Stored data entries

────────────────────

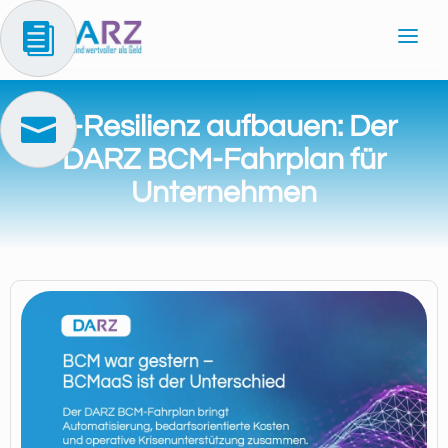

IT-Resilienz aufbauen: Der

DARZ BCM-Fahrplan für
Unternehmen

────────────────────

# What you have to do
All the records above must be retyped exactly, except for their pictures.

# Task output

IT-Resilienz aufbauen: Der

DARZ BCM-Fahrplan für
Unternehmen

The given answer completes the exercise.